Oh, and when reading this it works best to say his words out loud, phonetically as spelled, the words make sense if you do. I only know this, and figured the technique out, from reading Facebook posts from various Islanders I’m now friends with or have been in contact with for various “things” like boatwork and the like. They write phonetically very often, as I’ve been writing here, and I came to realize that some words made no sense when reading but complete sense when uttered out loud. So give it a go.
Islanders can slow down to speak with you and it's quite understandable, though different and distinct, but when two Islanders speak to each other? It isn’t recognizable as English really. Not to myself or Joey. It’s fast, and ebbs and flows. I can’t really pick out any words when they really get going in a conversation. We love hearing it, both the English version we can understand and the version we can’t.
At any rate, it does make certain things a bit harder to follow from time to time, on both sides. It takes a little more time and effort to explain a pepper sauce, a vinegar sauce, between both parties. This, though, is part of the delight - passing on little recipes and new ways of doing things, even simple ones - because there are little “discoveries” and nuance victories for both parties when that understanding finally hits everyone.
It’s the next day, I think, maybe a couple later - we were on island time so it’s easy for days to slow down and also run together, but soon after we were at a little side road store in town and saw the little green & yellow peppers he had told us about. We bought them. We had everything else at the house we needed. We proudly displayed them overhead when we got home and hopped off the boat. “Pepppaaahhhhhs” I said as I held them in victory! My accent sounding silly, positive of it, but it was how it had to be said.
Randy’s eyes lit up and he yelled back…”YAAAAAAAAHHHHHH, ya man!”
We took everything upstairs, grabbed knives and cutting boards. I washed the peppers and he began peeling onions and garlic bulbs. He walked me through it, making sure to point out that layering was important…
Gahlic...till she’s full! Den da weenegah an bit o solt.
“OK now ya shake huh den let huh go. Put’er on da shelf and let huh go till she’s ready. Mmm, hmmm, let huh go. She’ll be gut in a day a two, but bet-ah and bet-ah if you let huh go. She’ll be GREAT when ya come back! Yah.”

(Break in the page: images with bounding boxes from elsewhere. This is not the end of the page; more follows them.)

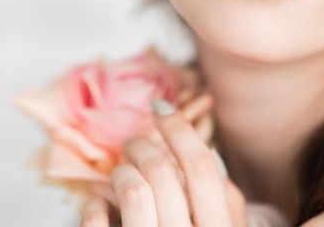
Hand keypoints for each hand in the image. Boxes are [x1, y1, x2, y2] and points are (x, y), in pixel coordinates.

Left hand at [79, 95, 247, 226]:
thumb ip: (230, 207)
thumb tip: (215, 164)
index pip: (203, 168)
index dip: (179, 128)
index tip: (160, 107)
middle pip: (162, 172)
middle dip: (142, 146)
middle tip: (133, 144)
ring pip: (133, 190)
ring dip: (122, 172)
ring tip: (122, 174)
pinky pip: (96, 221)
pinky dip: (94, 207)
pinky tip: (99, 206)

We made our bot-uhl, tossed and turned her and put her on the shelf. She’s sitting there waiting for us though I’m sure a good bit of her will be gone by the time we get there, and that’s just fine. He said you shake out the liquid, but you also use some of the onions, the garlic, the peppers in “ya pot” depending on what you are making and what you need.
FYI “ya pot”, I figured out, doesn’t just mean a pot, or a pan, rather whatever you are cooking is “ya pot”.
We told him we’d be making a bot-uhl when we got home, and we just did. We want to taste it much sooner than we’ll be able to if we wait, and we want to share it at home, with friends and with regulars at the store that come to free lunch on Sundays. Though the peppers we have here aren’t exactly the same, they are really similar. The ones there were little mean looking guys, yellow and green, but they smelled and looked much like habañero, which we do have here.
But really we just want a taste of Fort Linwell, of Roatán, when we aren’t there and this is one little way to have it. We’ve dubbed it "Randy’s Holy Cow & Calf Peppah Sauce"
and we’re really looking forward to taking a taste in a couple days, and then on and on from there!